I'll second the AR-15 platform. The 6.5 in either Grendel or Creedmore is a better choice than an overweight .308. Check the reviews on the 6.5...........


----------



## John B. (Oct 2, 2007)

woody said:


> I'll second the AR-15 platform. The 6.5 in either Grendel or Creedmore is a better choice than an overweight .308. Check the reviews on the 6.5...........

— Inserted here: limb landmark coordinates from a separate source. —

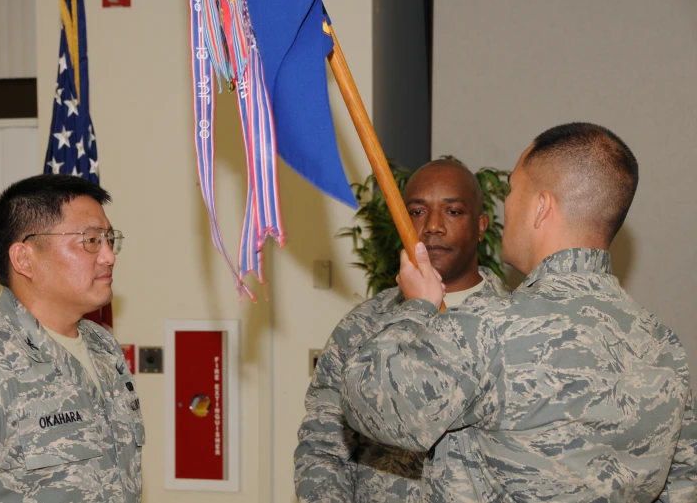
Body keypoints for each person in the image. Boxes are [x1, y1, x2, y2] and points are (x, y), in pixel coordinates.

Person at [340, 122, 697, 501]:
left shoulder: (489, 327)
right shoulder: (663, 346)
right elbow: (684, 483)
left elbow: (373, 407)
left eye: (512, 190)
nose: (505, 205)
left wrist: (415, 308)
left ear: (541, 207)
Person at [0, 174, 144, 502]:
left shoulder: (102, 346)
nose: (109, 256)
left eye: (109, 239)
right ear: (24, 258)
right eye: (91, 240)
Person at [295, 159, 508, 502]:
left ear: (481, 226)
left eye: (453, 212)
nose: (433, 227)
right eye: (417, 212)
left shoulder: (514, 325)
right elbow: (323, 445)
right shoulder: (362, 326)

6.5 Creedmoor is the AR 10 platform... The only downside to the 6.5 Grendel is the ammo is ungodly expensive


----------



## Deja vu (Jul 9, 2016)

I jumped in early but no regrets . AP4 .7.62 / .308 - DPMS Zeiss 3-9x50 , RRA modified 2Lb varmint trigger
sub 1" groups with Remington Corbon pictured under rife
I like the 308 , my custom built Leupold 7.62 Kalashnikov is also very accurate with its 2 1/2 Lb trigger


----------



## Grassflatsfisher (Oct 3, 2007)

Instead of .308 mybe consider the 6.8spc. Very capble round at 300+ Yards. Its built off the AR15 platform which makes it about 3-4lbs lighter. I had one for my kids before going all 300blk and it was lights out. Every deer we shot with it died in its tracks. Just a suggestion. Its a much more managable gun and round for a kid/youth. The 300blk is a good round as well but 300yds is pushing it for effectiveness.


Here is a 6.8 kill. 
https://youtu.be/Z2JSgQ5Vwnk


----------